Bound together in a covenant relationship with God, family, and intimate acquaintances as witnesses to the vow we made.  We pledged to love and respect each other, through good times and bad.  We made so many promises; but as the years flew by, children arrived, mortgages acquired, and careers advanced, we rarely--if ever--meditated upon those words spoken in a candle lit church with stained-glass windows.  Instead, we had new words spoken in anger, frustration, and fatigue upon which to contemplate.  Those were the words we turned over in our minds and brought out into the open whenever the opportunity presented itself.  Bitterness had replaced forgiveness as we slowly drifted apart.

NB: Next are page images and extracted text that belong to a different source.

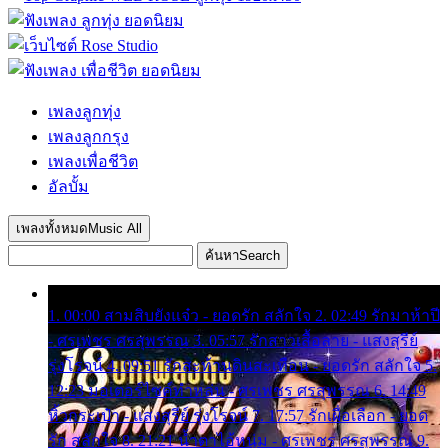
เพลงลูกทุ่ง
เพลงลูกกรุง
เพลงเพื่อชีวิต
อัลบั้ม
เพลงทั้งหมด
Music All
ค้นหา
Search
1. 00:00 สามสิบยังแจ๋ว - ยอดรัก สลักใจ 2. 02:49 รักมาห้าปี
- ศรเพชร ศรสุพรรณ 3. 05:57 รักสาวเสื้อลาย - แสงสุรีย์
รุ่งโรจน์ 4. 09:51 รักสะท้านดินสะเทือน - ยอดรัก สลักใจ 5.
12:23 มอเตอร์ไซค์ทำหล่น - ศรเพชร ศรสุพรรณ 6. 14:49
หิ้วกระเป๋า - แสงสุรีย์ รุ่งโรจน์ 7. 17:57 รักเผื่อเลือก - ยอด
รัก สลักใจ 8. 21:21 น้ำตาไอ้หนุ่ม - ศรเพชร ศรสุพรรณ 9.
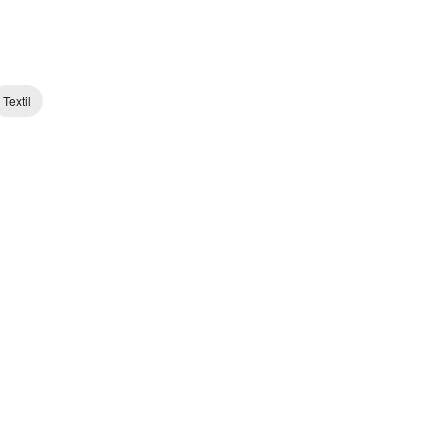
Textil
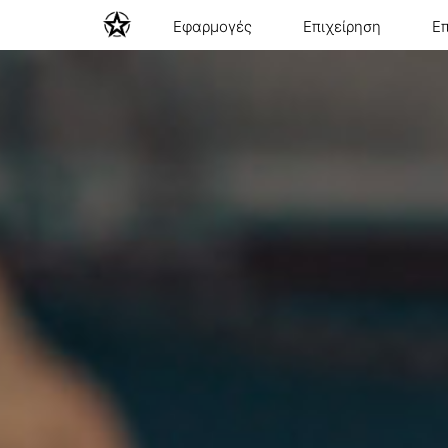
Εφαρμογές
Επιχείρηση
Ε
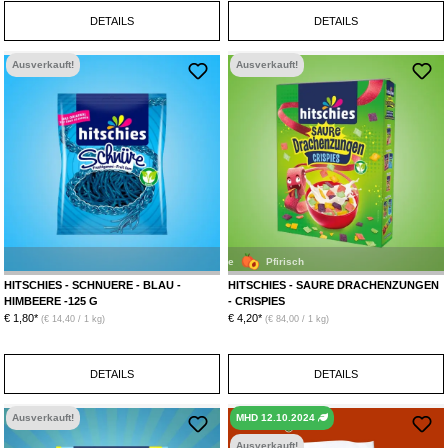
Durchschnittliche Bewertung von 5 von 5 Ste
DETAILS
DETAILS
Ausverkauft!
Ausverkauft!
Blaue Himbeere
Himbeere
HITSCHIES - SCHNUERE - BLAU -
HITSCHIES - SAURE DRACHENZUNGEN
HIMBEERE -125 G
- CRISPIES
€ 1,80*
€ 4,20*
(€ 14,40 / 1 kg)
(€ 84,00 / 1 kg)
DETAILS
DETAILS
Ausverkauft!
MHD 12.10.2024
Ausverkauft!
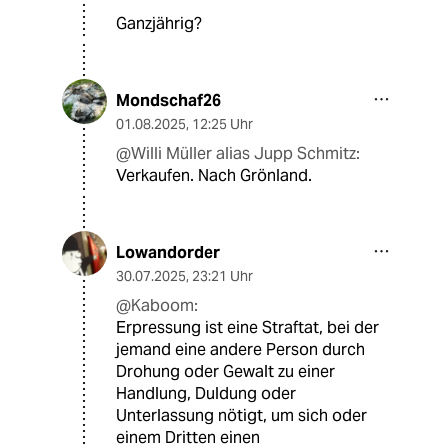
Ganzjährig?
Mondschaf26
01.08.2025
,
12:25 Uhr
@Willi Müller alias Jupp Schmitz:
Verkaufen. Nach Grönland.
Lowandorder
30.07.2025
,
23:21 Uhr
@Kaboom:
Erpressung ist eine Straftat, bei der
jemand eine andere Person durch
Drohung oder Gewalt zu einer
Handlung, Duldung oder
Unterlassung nötigt, um sich oder
einem Dritten einen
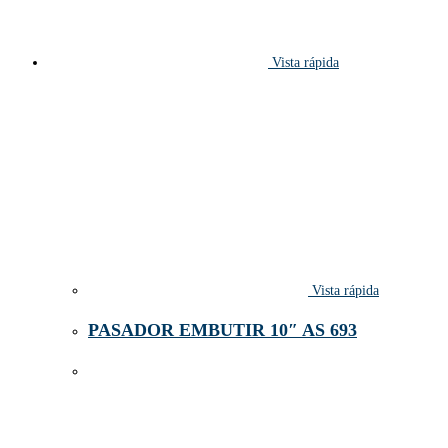
Vista rápida
Vista rápida
PASADOR EMBUTIR 10″ AS 693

How do you learn to forgive once a condemning spirit has taken over?  How do you open up your heart that has been broken by the one person who promised to always protect it?  Why is it necessary to give second, third, and fourth chances?  Because it is what we have received.  When I pledged my heart to my Savior, I vowed to love Him and to cease my hostile behavior towards Him and others.  However, I have broken that promise more than once, and every single time I have hurt my God whom I vowed to love wholly.  Fortunately, He has been there to forgive each and every moment of each and every day.   And He hasn't been keeping score, weighing the weight of my words, condescendingly telling me my apologies mean nothing.  Instead, God opens His arms wide and invites me to take comfort in them, which is the same thing He has done and will do for you.  So I ask you, why do we forgive?  Because we have been forgiven.

Today, instead of contemplating upon the hostile words and moments of frustration, think back to the words you spoke on your wedding day.  It is not easy to move past the pain, but it is more than possible with God's guidance to find the path which leads to healing.

Colossians 3:13 "Bear with each other and forgive whatever grievances you may have against one another.  Forgive as the Lord forgave you."

Tuesday, November 19, 2013

No one knows more than I do the storms that rock a marriage.  I have stood in the midst of the tempest, gasping for air knowing I would soon be overcome by the wind and the torrential downpour.  I have pleaded for relief.  My faith has faltered.  Yet, here I stand today loving my husband more than I did yesterday.  We share an intimate connection I never believed possible.  How did we overcome the deluge of doubt and dissent?  We took hold of the only life line that could have possibly saved us.  We were pulled from the deep waters and rescued from the storm.

God is our source of hope.  Intimacy begins and ends with Him.  He knows our hearts' desires more than we do.  He created us to be in perfect harmony with another human being.  Marriage was instituted in the Garden of Eden many, many years ago when man was without a suitable companion and God gave him woman.  A bond was formed with God as the glue, and it was perfect.  It wasn't until man fell out of communion with God that he started to pull away from his wife and blame her for his regretful choices.  Without God, there is no hope of intimacy.

Do you have intimacy with God?  Can you pray with your spouse?  Is God your glue?

2 Samuel 22:17 "He reached down from on high and took hold of me; he drew me out of deep waters."

Monday, November 18, 2013

Our lives are intricately woven into a stiff, durable fabric covering the vulnerability which we all feel.  We hide behind half-truths and bravado.  We live life fearful that someone, somewhere might see who we really are.  We are so afraid of the person in the mirror before the makeup hides the imperfections and all those tell-tell signs of aging.  Yet we wonder why we struggle so with intimacy.

If we cannot be honest with ourselves, how can we be so with others?  Unfortunately, intimacy takes transparency.  Until we throw off the masks and the fabric which we hide beneath, we will not truly know anyone, nor will anyone truly know us.  In marriage--especially--we must be totally truthful.  You must be able to stand before your spouse completely naked, figuratively and literally, and feel no shame.  

What is preventing you from knowing true intimacy?

Genesis 8:25 "The man and his wife were both naked, and they felt no shame."